3. Partire dall’energia.

Dicevamo, come si trova la forza di dedicarsi a ciò che ci fa bene se non si ha energia, se quando torniamo dal lavoro ci fa male la testa e abbiamo perso la gioia vitale?
Partendo da un programma di benessere psicofisico.

Ci sono varie strade: potete consultare un professionista che vi aiuti, potete informarvi leggendo, ma l’importante è iniziare a voler bene al vostro corpo e alla vostra mente. Ci sono dei cibi per il corpo che ci fanno bene, altri che di per sé fanno meno bene ma che dosati possono darci conforto (ad esempio una bella cioccolata calda); ci sono cibi per la mente utili e cibi dannosi, che ci trascinano nella passività. Sceglieteli con cura.
Creare una lista può aiutare molto a schiarirsi le idee. Inoltre mi sento di consigliare il libro “La trappola della felicità” di Russ Herris.

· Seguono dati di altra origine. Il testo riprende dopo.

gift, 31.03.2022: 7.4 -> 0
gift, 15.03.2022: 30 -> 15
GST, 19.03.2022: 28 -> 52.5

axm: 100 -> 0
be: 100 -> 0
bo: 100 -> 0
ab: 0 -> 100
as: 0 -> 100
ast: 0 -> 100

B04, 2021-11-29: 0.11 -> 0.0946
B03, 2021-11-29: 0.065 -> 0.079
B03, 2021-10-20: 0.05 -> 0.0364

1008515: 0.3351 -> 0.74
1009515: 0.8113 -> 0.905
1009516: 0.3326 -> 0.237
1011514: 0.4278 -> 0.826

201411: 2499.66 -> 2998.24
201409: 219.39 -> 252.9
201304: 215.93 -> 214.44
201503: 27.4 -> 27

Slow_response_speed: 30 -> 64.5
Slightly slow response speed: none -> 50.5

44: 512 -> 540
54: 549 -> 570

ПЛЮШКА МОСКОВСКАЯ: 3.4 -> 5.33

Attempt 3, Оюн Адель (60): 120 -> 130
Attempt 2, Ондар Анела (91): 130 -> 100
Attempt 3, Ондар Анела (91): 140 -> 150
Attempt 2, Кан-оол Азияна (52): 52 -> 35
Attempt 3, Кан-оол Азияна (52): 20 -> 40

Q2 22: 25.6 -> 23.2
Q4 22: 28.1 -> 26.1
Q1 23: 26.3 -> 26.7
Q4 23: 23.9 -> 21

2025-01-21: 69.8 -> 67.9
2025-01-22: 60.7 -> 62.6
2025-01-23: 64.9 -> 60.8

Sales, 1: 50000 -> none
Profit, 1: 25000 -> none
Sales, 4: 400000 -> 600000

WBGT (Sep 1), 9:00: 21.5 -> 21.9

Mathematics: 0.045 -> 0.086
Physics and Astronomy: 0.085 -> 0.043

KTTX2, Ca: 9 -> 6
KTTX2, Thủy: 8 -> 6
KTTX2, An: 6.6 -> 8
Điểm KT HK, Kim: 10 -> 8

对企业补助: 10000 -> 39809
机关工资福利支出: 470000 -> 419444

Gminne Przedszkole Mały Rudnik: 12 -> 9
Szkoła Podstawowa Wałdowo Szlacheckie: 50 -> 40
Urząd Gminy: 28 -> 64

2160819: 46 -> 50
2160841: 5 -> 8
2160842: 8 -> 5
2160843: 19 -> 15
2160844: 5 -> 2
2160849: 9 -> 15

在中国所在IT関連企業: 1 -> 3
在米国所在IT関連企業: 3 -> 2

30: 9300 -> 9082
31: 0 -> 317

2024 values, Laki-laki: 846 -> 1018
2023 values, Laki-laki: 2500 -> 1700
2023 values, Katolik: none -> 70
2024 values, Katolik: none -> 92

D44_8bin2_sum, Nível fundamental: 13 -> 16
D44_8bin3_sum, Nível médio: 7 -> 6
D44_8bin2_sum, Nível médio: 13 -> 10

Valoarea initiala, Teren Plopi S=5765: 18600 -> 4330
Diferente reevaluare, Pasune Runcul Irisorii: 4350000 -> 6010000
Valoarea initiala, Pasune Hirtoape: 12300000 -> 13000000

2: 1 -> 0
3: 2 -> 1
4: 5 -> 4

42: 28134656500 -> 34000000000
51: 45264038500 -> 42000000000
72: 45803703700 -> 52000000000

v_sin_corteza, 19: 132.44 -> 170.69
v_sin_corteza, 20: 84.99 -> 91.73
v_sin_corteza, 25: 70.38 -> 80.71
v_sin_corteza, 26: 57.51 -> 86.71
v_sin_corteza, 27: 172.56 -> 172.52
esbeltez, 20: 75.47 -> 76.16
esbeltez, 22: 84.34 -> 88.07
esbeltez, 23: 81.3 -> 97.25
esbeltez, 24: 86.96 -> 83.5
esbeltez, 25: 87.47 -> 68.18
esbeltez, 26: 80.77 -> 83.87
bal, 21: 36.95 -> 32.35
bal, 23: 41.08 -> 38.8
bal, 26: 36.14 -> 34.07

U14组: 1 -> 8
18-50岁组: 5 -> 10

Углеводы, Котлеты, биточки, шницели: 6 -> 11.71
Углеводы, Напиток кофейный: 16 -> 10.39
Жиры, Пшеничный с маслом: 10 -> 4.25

Iniziate a ritagliarvi un mondo di totale benssere al di fuori del lavoro e sicuramente riuscirete a migliorare anche il rapporto con quest’ultimo: lo potrete tollerare meglio, perché non vi sarete totalmente identificati con esso.

4. Evitare di allontanarsi da tutti (per quanto possibile).

Nel momento in cui mi è capitato di sentirmi in difficoltà sul lavoro, non mi andava di raccontarlo agli altri, perché il mio orgoglio mi impediva di condividere con gli altri un’immagine di me fragile, profondamente insicura.

Ma ciò che viene represso ci ruba energia, perciò ho preso l’abitudine di scrivere i miei pensieri riguardanti le mie angosce su un quaderno, insieme ai consigli che ho trovato utili su come ritrovare il benessere, e credo che avere dei buoni conoscenti con cui prendersi un caffè ogni tanto, o meglio ancora degli amici fidati, sia davvero un toccasana per il nostro benessere.

Chiaramente se viene a mancare il nostro equilibrio psicofisico, anche questi rapporti possono raffreddarsi, ma è proprio questo il momento in cui impegnarsi per coltivarli. La vostra mente ringrazierà.

5. Trattarsi con gentilezza e avere pazienza.

La cosa fondamentale è imparare a rallentare e a semplificare la propria giornata. In momenti di difficoltà, chiaramente le energie saranno più basse, quindi è inutile crearsi delle routine giornaliere complicate, per quanto sane possano essere. Questo andrebbe a generare ulteriore frustrazione. La cosa migliore è scegliere una piccola azione ogni giorno.

Queste erano alcune azioni che mi hanno aiutata durante una brutta esperienza lavorativa. Spero possa esservi utile, che in qualche modo possa accendere dentro di voi una lampadina o uno spunto di riflessione. Raccontatemi le vostre esperienze, perché leggerle è sempre interessante per me!